[Stored data entries]
※ ※ ※

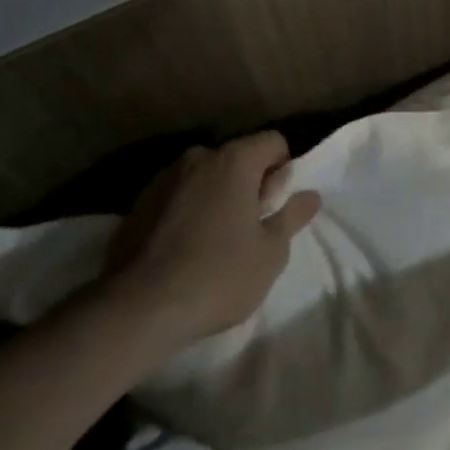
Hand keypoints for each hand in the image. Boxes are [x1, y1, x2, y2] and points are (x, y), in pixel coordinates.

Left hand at [103, 131, 321, 346]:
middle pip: (237, 158)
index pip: (273, 141)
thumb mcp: (270, 253)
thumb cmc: (218, 275)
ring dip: (215, 197)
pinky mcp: (138, 203)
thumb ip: (292, 216)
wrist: (138, 308)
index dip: (282, 169)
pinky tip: (182, 250)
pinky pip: (176, 196)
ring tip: (212, 243)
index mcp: (235, 160)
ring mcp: (164, 178)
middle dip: (248, 184)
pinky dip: (186, 211)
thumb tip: (311, 195)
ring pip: (204, 177)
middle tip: (248, 229)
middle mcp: (199, 156)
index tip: (274, 206)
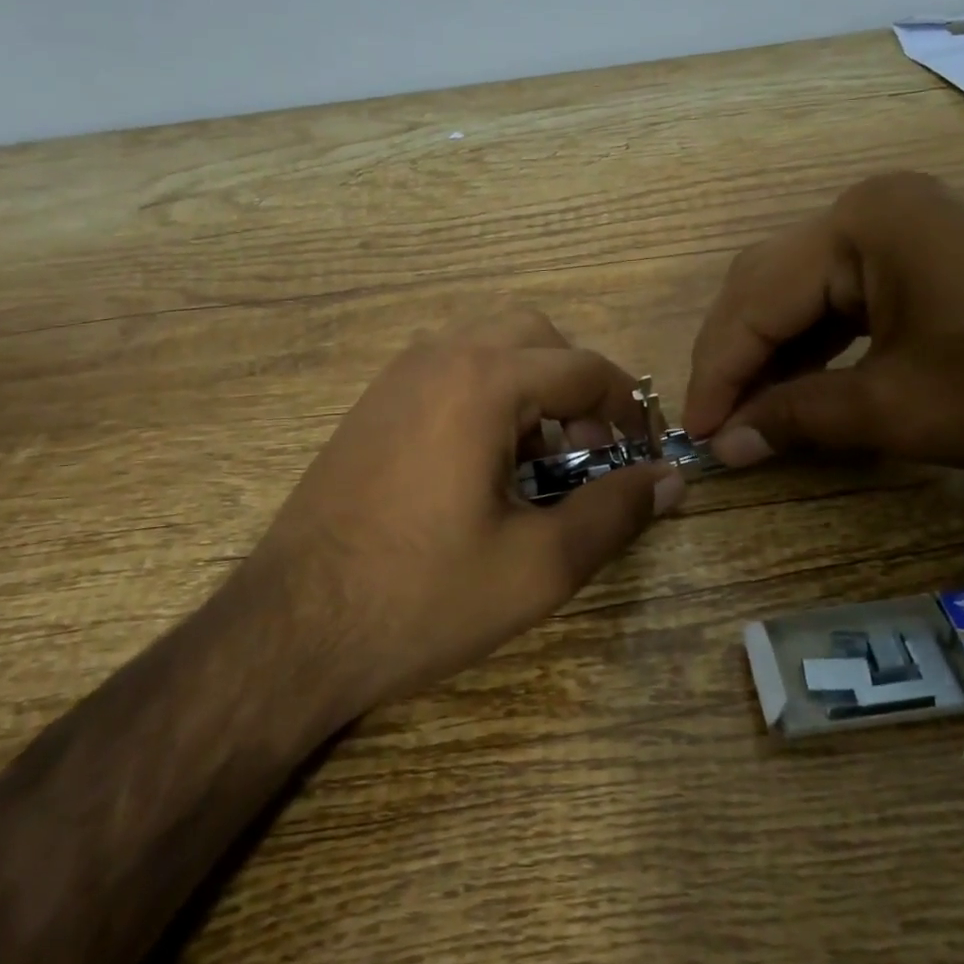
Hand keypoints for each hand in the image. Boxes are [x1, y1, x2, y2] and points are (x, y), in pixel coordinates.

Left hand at [250, 308, 682, 721]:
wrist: (291, 628)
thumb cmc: (422, 596)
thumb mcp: (538, 565)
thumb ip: (615, 511)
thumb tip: (672, 478)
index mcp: (485, 379)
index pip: (584, 367)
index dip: (629, 407)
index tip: (645, 453)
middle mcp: (440, 355)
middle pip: (536, 335)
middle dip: (576, 383)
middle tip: (588, 449)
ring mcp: (398, 374)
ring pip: (488, 343)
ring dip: (529, 383)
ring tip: (536, 457)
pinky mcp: (373, 400)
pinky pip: (449, 366)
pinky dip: (485, 390)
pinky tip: (481, 460)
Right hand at [684, 172, 963, 477]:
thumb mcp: (905, 410)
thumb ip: (801, 419)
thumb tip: (726, 444)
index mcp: (859, 225)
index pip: (755, 300)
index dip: (718, 372)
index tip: (695, 436)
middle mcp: (866, 209)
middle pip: (766, 285)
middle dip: (735, 358)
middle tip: (716, 427)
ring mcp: (895, 226)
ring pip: (797, 292)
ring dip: (768, 354)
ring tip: (748, 416)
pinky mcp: (917, 254)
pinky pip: (838, 298)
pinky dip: (811, 346)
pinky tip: (798, 388)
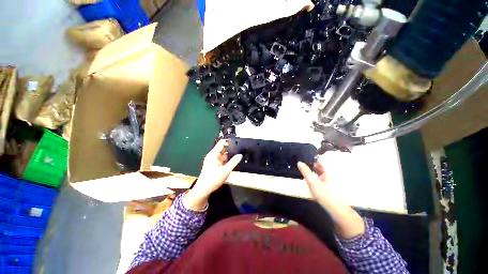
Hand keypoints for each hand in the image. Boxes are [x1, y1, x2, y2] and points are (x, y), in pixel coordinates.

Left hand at [184, 139, 241, 210]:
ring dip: (230, 154)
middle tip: (240, 149)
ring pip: (224, 154)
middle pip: (223, 148)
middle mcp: (213, 156)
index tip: (237, 142)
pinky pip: (223, 159)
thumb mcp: (225, 171)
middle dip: (231, 148)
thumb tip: (240, 155)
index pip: (221, 143)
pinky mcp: (216, 165)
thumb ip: (233, 162)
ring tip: (239, 154)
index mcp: (213, 155)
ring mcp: (214, 160)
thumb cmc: (212, 180)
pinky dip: (228, 159)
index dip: (229, 142)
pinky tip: (234, 161)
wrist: (204, 189)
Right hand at [297, 154, 364, 238]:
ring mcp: (329, 179)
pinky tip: (308, 178)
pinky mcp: (328, 185)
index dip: (311, 156)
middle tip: (300, 163)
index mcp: (327, 171)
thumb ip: (306, 172)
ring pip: (319, 171)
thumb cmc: (325, 195)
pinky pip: (319, 177)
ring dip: (311, 170)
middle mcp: (329, 173)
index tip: (303, 155)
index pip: (319, 159)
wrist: (337, 210)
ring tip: (301, 169)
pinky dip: (313, 176)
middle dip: (309, 163)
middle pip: (319, 165)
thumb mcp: (313, 183)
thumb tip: (299, 162)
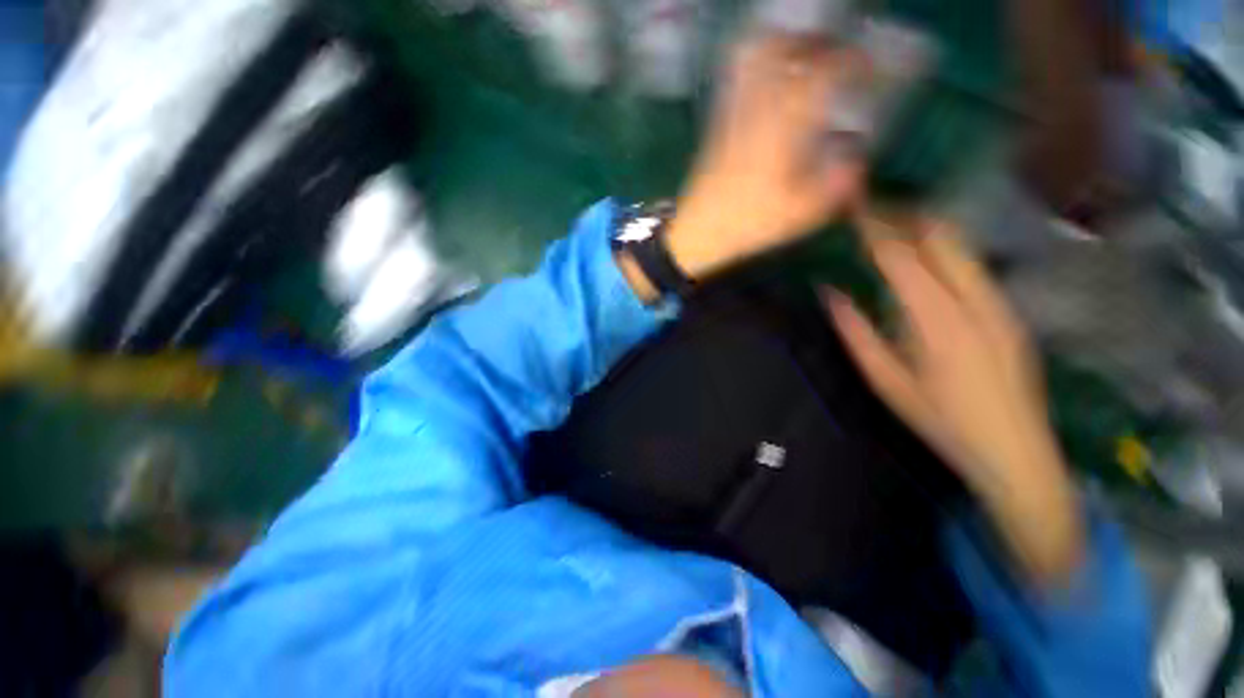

※ ※ ※

**WHAT YOU NEED TO DO**
Start with the first line of the records above and end with the line containing "middle tip: (248, 229)". Output those lines exactly, pictures excluded.

**TASK RESPONSE**
Hand keypoints for each hand in the image. Boxes are [x1, y1, x2, y2] and points are (x, y), in pixel coordinates.

Left hand at [103, 131, 321, 346]:
middle pip: (237, 158)
index pip: (273, 141)
thumb mcp: (270, 253)
thumb cmc: (218, 275)
ring dip: (215, 197)
pinky mcp: (138, 203)
thumb ip: (292, 216)
wrist: (138, 308)
index dip: (282, 169)
pinky tip: (182, 250)
pinky pip: (176, 196)
ring tip: (212, 243)
index mcp: (235, 160)
ring mcp: (164, 178)
middle dip: (248, 184)
pinky dip: (186, 211)
thumb tip: (311, 195)
ring pip: (204, 177)
middle tip: (248, 229)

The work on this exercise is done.